[[ RECORD EXCERPTS, beginning ]]

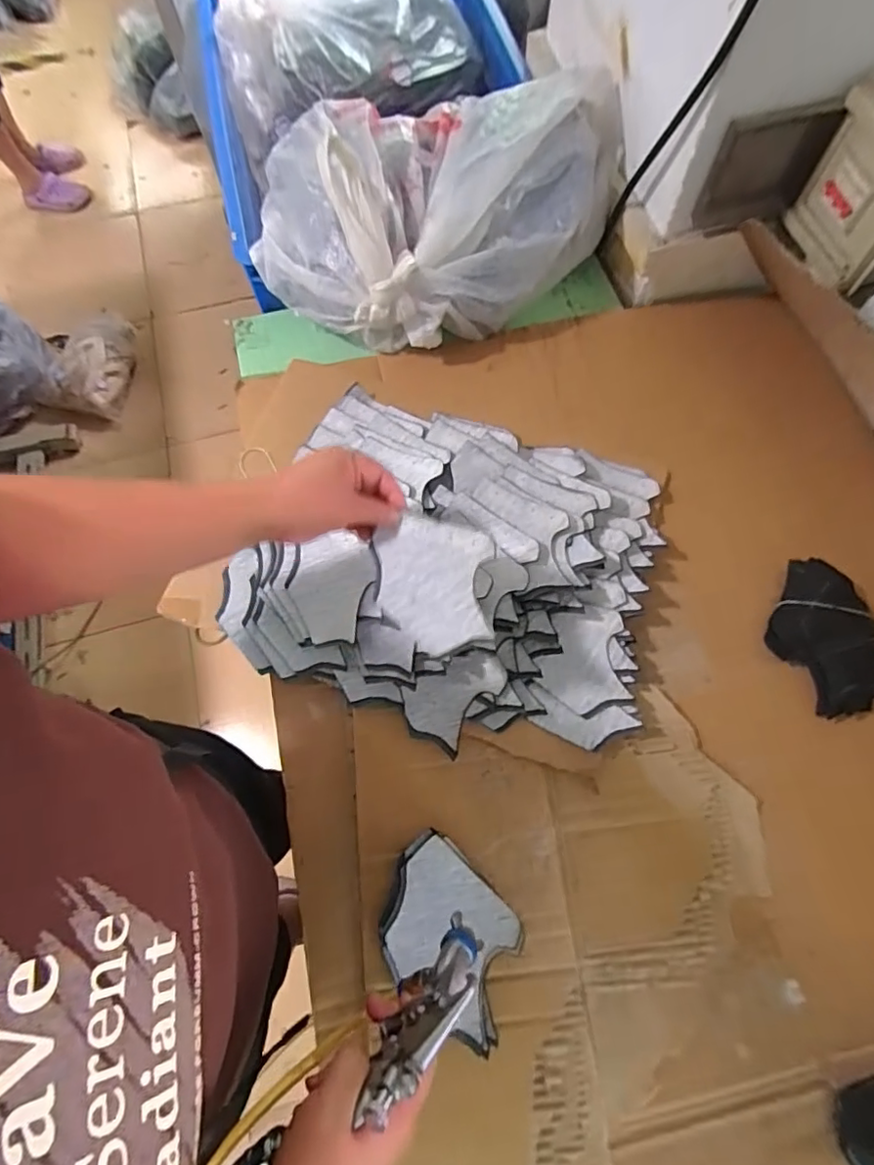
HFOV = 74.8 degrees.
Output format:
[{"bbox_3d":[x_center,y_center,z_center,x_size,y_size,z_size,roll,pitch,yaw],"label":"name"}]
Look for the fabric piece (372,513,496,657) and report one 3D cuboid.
[{"bbox_3d":[-0.004,0.002,0.473,0.095,0.025,0.108,6,68,5],"label":"fabric piece"}]

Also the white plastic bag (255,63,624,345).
[{"bbox_3d":[-0.015,-0.462,0.710,0.431,0.204,0.319,13,69,7],"label":"white plastic bag"}]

[[ RECORD EXCERPTS, end ]]

# [EXERCISE DETAILS]
Go through the material above and print all of it exactly, except the pictures.

# [ANSWER SPACE]
HFOV = 74.8 degrees.
Output format:
[{"bbox_3d":[x_center,y_center,z_center,x_size,y_size,z_size,roll,pitch,yaw],"label":"name"}]
Look for the fabric piece (372,513,496,657) and report one 3D cuboid.
[{"bbox_3d":[-0.004,0.002,0.473,0.095,0.025,0.108,6,68,5],"label":"fabric piece"}]

Also the white plastic bag (255,63,624,345).
[{"bbox_3d":[-0.015,-0.462,0.710,0.431,0.204,0.319,13,69,7],"label":"white plastic bag"}]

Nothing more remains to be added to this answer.